In Delhi, I can never forget the fantastic inimitable Khau Gallis in Old Delhi - the kababs, the biryani, the nihari, the meats and the sweets; and the lip smacking food around Chandni Chowk. Parathe Wali Galli, the unmatched incomparable finger licking syrup dripping lip smacking rich sweet succulent pure ghee jalebi at Dariba Lane.
In Pune, where I now live, there are a number of terrific Khau Gallis in the heart of the city, and in Pune Camp, but now let me tell you of some Khau Gallis I visited recently.
On Karve Road, as you walk towards Deccan, on the opposite side of Garware College, right opposite Café Paradise and the Railway Booking Office, you cannot miss a food stall called BIPIN Snacks. This is one of the few places in Pune where you can have your fill within fifty bucks. I love the Khichadi Kakadi, the Pav Patties, the Shira and even the Misal (I personally prefer Bipin’s Misal to the nearby highly hyped Katakir Misal which I find a bit too spicy for my palate – of course, you cannot match the Misal served at Vinay Lunch Home in Girgaum Mumbai). The Batata Wada and other snacks like Pohe at Bipin are quite tasty too. You can wash down your meal with Mango Panha or Tea, as you please. If you are still hungry, you’ve got a Paratha stall nearby which serves a variety of wholesome stuffed parathas and I love the fluffy buttery Dosas at the Dakshin Davangiri Dosa Stall too, best washed down with cool sugarcane juice from the stall next door.
Treasure Park, near Bibwewadi, too has a number of decent eating joints ranging from a Biryani place, to the ubiquitous bhel, pani-puri and chaat stalls, a good veg food place, an ice cream and mastani parlour, a soda fountain, a Dosa shop which serves excellent dosas, pizza joints and the best of all, a café called Delicia which serves yummy chicken momos, burgers and sandwiches. The steamed momos at Delicia are really good. I love the fruit flavoured sodas at the soda fountain too.
Bibwewadi has a number of decent affordable eating places, on the Bibwewadi Kondhwa Road (especially Kalyan Bhel), the Bibwewadi Main Road where I must try out the Misal at Damodar soon, as recommended by many (I wonder how I missed it out till now), and also on the various lanes and opposite the Vivekananda Park where I love the set-dosa at Durga stall.

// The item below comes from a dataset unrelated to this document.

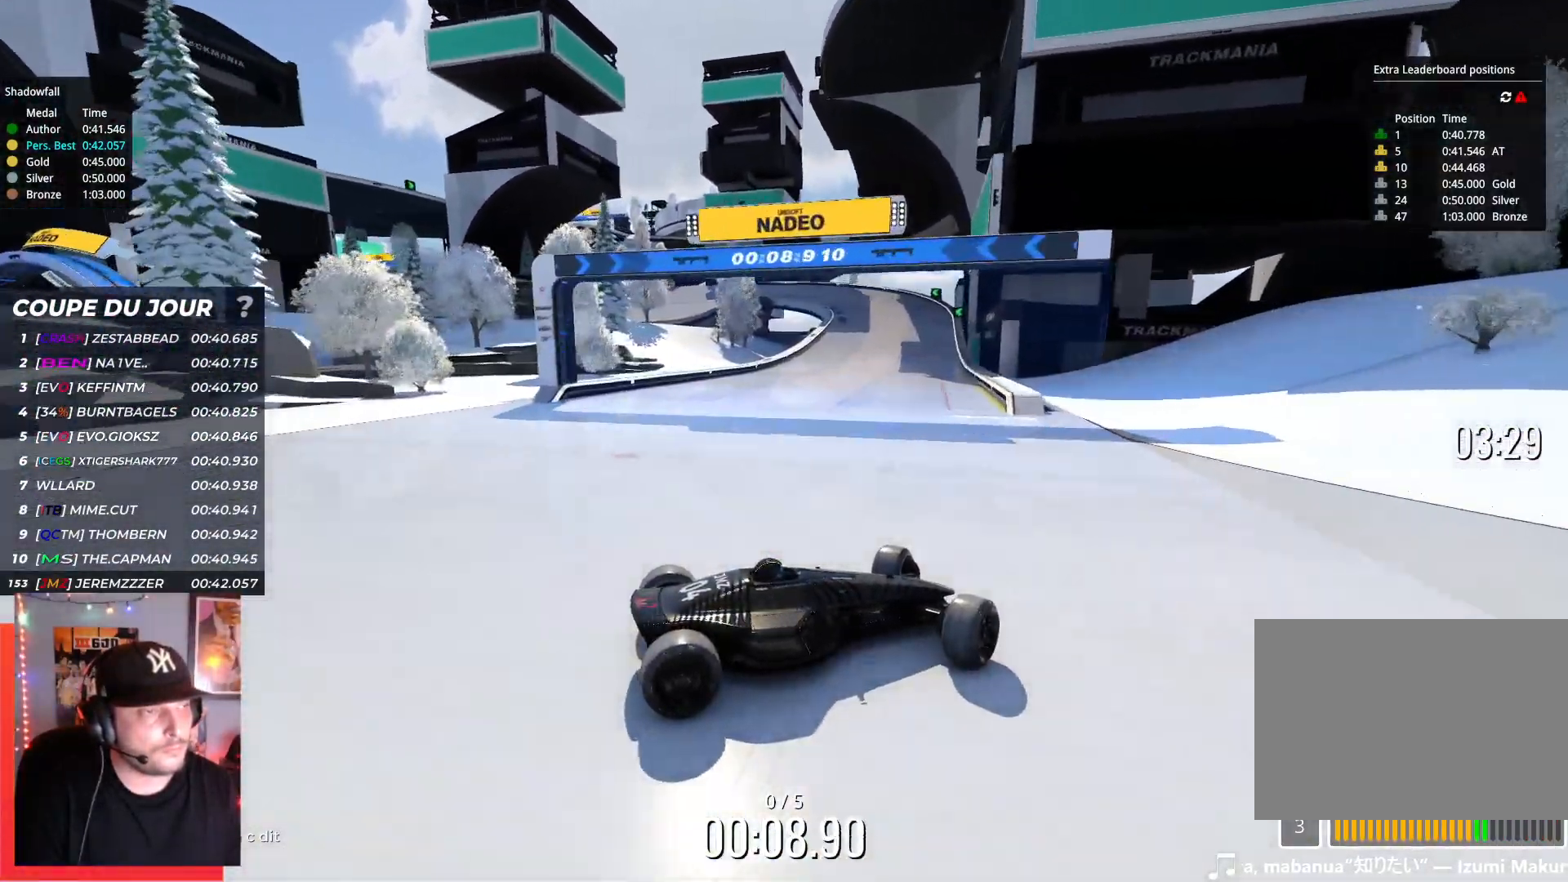
{"keys": ["left", "up"], "events": []}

The heart of the Pune City and Pune Camp too have some excellent Khau Gallis, like the one opposite the University and the “Chowpatty” in Camp near the GPO.
The restaurants in Pune are becoming expensive day by day, and the quality of the food they serve is certainly not commensurate with the high prices they charge. Thanks to the IT Boom, even heritage places like Blue Nile (with the new air-conditioned ambiance and hiked up prices) are trying to solicit new “high falutin” customers and the food served in malls, multiplexes, most restaurants and star hotels is certainly not value-for-money.
So, if you want value-for-money food you better start exploring the streets of Pune, and if you find some good Khau Gallis, do tell us all about it.
PS – Food SOS – If anyone knows of some good eating places near Wakad do let us know ASAP.
At present I am searching in vain for a decent place to eat near my new home in Wakad - a "cosmopolitan" suburb of Pune - where, at present, the only option seems to be to order a pizza from Dominos or a burger from McDonalds or try out one of those "dhabhas" on the main road.